Şubat ayında tez teslimimle başlayan stresli olduğu kadar beni sorgulamalardan sorgulamalara iten süreç sonunda nihayete erdi. Proje asistanlığı, o sırada yapılan kariyer.net, linkedin, yenibiriş başvuruları, tanıdıklar sayesinde haber alınan tekliflerle geçen 4 koca ay. Zaten ortalama 6 ay içinde iş buluyor insanlar demişlerdi ve sanırım bende bu istatistiği onaylayan bir grafik çizmiş bulundum.

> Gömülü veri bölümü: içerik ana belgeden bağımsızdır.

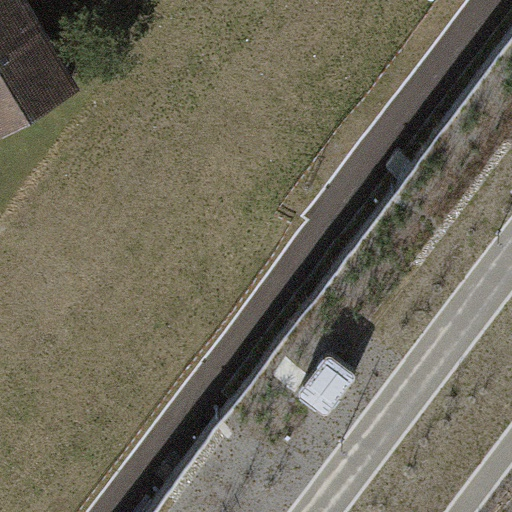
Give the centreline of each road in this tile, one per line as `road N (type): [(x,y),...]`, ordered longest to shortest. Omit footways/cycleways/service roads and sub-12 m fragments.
road 1 (motorway): [(511,184),(256,511)]
road 2 (motorway): [(401,511),(511,364)]
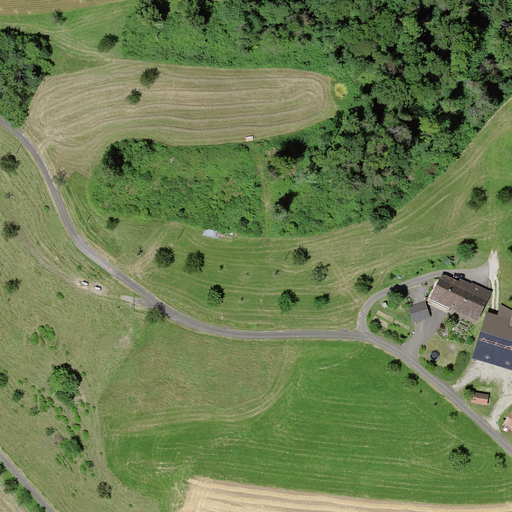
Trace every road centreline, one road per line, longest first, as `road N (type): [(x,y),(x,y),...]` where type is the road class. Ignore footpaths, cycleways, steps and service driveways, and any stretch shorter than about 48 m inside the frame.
road 1 (unclassified): [(0,122),(25,139),(87,250),(174,313),(217,330),(358,333),(379,341),(511,451)]
road 2 (track): [(0,207),(69,278),(137,304),(163,305)]
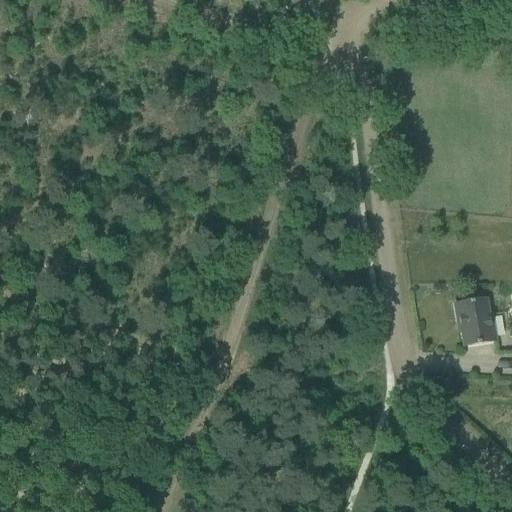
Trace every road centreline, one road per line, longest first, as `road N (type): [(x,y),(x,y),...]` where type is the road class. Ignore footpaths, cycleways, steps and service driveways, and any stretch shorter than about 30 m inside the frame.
road 1 (unclassified): [(511,485),(414,386),(402,356),(343,40)]
road 2 (track): [(328,48),(207,365)]
road 3 (track): [(148,0),(328,48)]
road 4 (track): [(207,365),(148,511)]
road 5 (track): [(343,40),(399,5),(459,0)]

Özetle Sabancı Üniversitesi'nin uluslararası ilişkiler ofisinden bir türlü gelmek bilmeyen cevabı karşılığında attığım mail akabinde taaa proje asistanlığımın başlangıcından itibaren çalışmayı kafama koyduğum yer olan İstanbul Uluslararası İklim ve Enerji Merkezi'nde görüşülme için çağırıldım. Zira ofisin seyahatleri dolayısıyla değerlendirme süreci aksamıştı. Neyse. Her şerde bir hayır vardır dedik. Dedik de yurtdışında olup hemen mülakata gidemeyeceğimi hesaplamamıştım. Neyse bir kolaylık yapıp ben döndükten iki hafta sonraya mülakat tarihi verdiler. Pazartesi gittiğimde meğer kariyer'deki mail adresime bugünün iptal olduğuna dair bir mail geldiğini öğrendim. Yerine gireceğim kızla konuştum bende, kendisi master tezini yazmak ve akademik kariyer yapmak adına işi bıraktığını söyledi. İşi de baya kötüledi, çok stresli olduğunu bir yıldır doğru düzgün tatil yapamadığını, komferans dönemindeki yoğunluklarını vs anlattı. Gerçekten bir kişinin üstesinden gelebileceğinden çok daha ağır işler olduğunu anlayıp tırstım. Sonraki gün patronumöa konuşup bir ekip kurulacağımı öğrenince biraz rahatladım ve işe ısındım. Bu pozisyona başvuran diğer üç kişiden biri de arkadaşım çıkmasın mı :) murphy kızı çizgimden çıkıyor muyum ne allahım ne mesudum çok şanslıyım derken tabiki olan olmaz mı olur. Sonraki gün oryantasyona gidip işi öğrenmeye başlayacakken patronumun "üniversitenin genel sekreteri seni over-qualified bulmuş, işe başlamadan önce onunla konuş ikna et, yarın da oryantasyona gelme" diyen sesini telefonun diğer ucunda duydum. Tabi bir işim de rast gitse ilk seferinde bu bloğu yazmama gerek kalmaz di mi? : ) acaba özürlü taklidi mi yapmam bekleniyor nasıl ikna edeceğim mi tam doğru qualificationlarda olduğumu diye düşünürken genel sekreterin dünya tatlısı hulusi kenter karakterli bir adam olmasıyla tüm düşünceler kafamdan uçup gitti ve spontane konuşmaya başladım. Galiba bu samimiyetiö de etkisini gösterdi ve işe alındığımı bildiren telefon akşam geldi !
Ve artık günler sayılı, iş kıyafetleri, evraklar, h,içi halledilmesi gereken işler derken bir hafta sonra işe başlıyorum !!!